Dataset excerpts
★ ★ ★ ★ ★ ★ ★

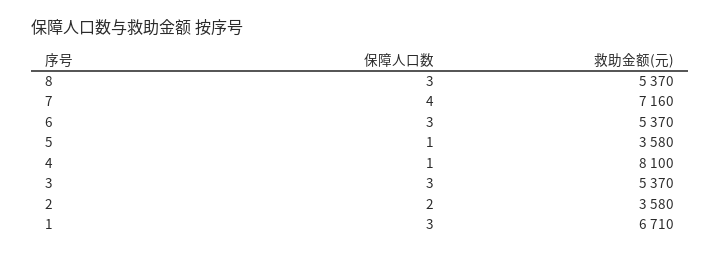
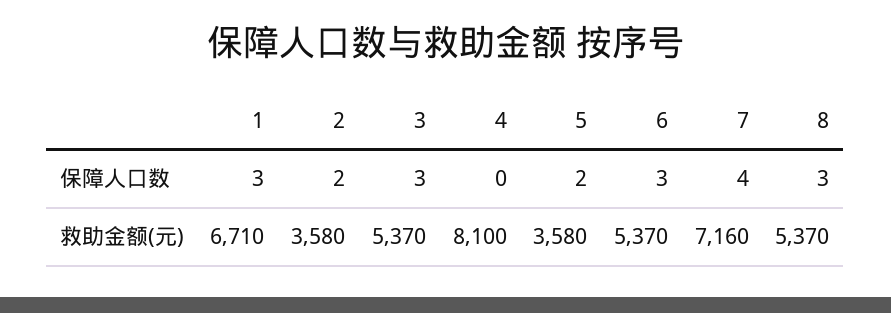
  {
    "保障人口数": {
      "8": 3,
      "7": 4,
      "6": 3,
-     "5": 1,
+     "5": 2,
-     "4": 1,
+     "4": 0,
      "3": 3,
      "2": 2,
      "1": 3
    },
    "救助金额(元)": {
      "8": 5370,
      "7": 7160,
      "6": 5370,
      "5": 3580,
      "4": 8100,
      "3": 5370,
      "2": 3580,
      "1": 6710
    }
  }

★ ★ ★ ★ ★ ★ ★

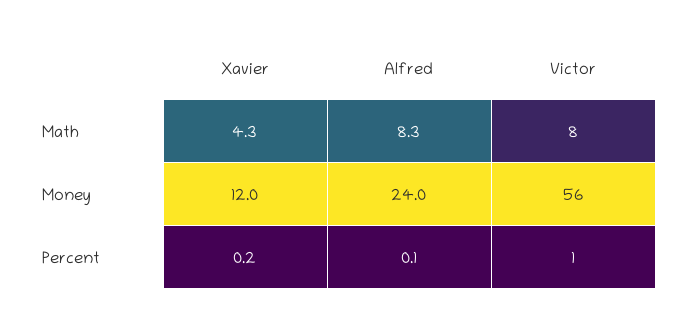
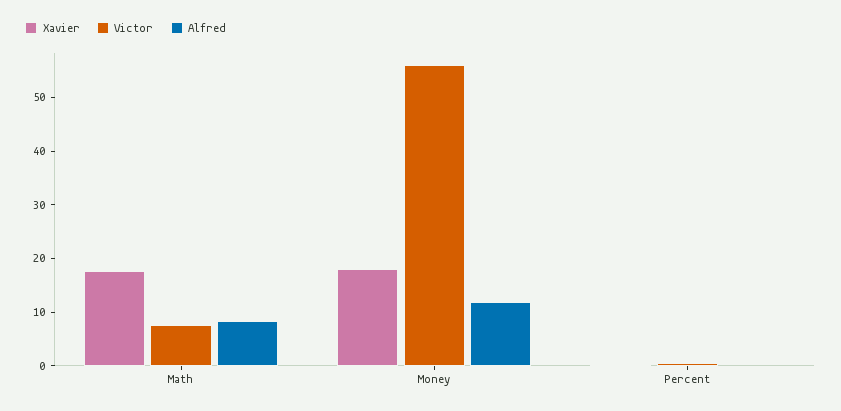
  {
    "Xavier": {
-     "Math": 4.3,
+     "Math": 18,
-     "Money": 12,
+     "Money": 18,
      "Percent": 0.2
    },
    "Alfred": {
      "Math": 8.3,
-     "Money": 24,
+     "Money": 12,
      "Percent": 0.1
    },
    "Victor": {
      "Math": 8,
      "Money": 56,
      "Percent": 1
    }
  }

★ ★ ★ ★ ★ ★ ★

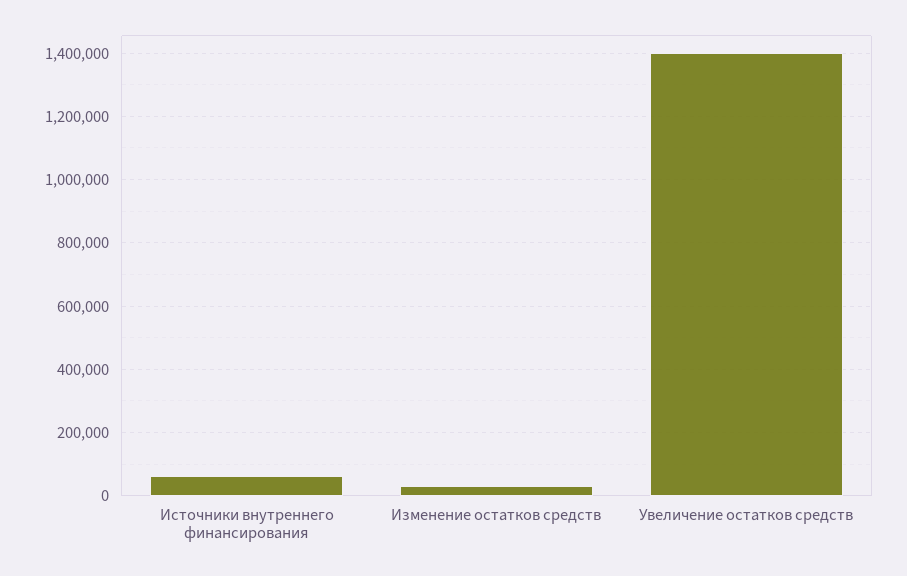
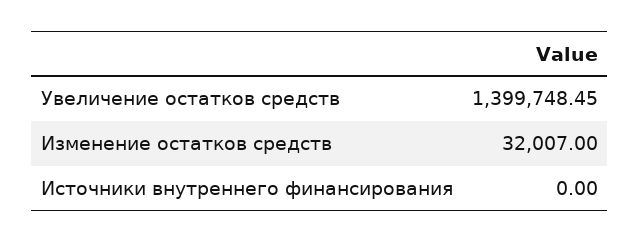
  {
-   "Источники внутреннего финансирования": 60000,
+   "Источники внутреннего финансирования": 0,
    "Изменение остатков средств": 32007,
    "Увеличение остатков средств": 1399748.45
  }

★ ★ ★ ★ ★ ★ ★

ACTION ITEM
Each line carrying the string "остатков" should be copied out from the entries.

EXPECTED ANSWER
    "Изменение остатков средств": 32007,
    "Увеличение остатков средств": 1399748.45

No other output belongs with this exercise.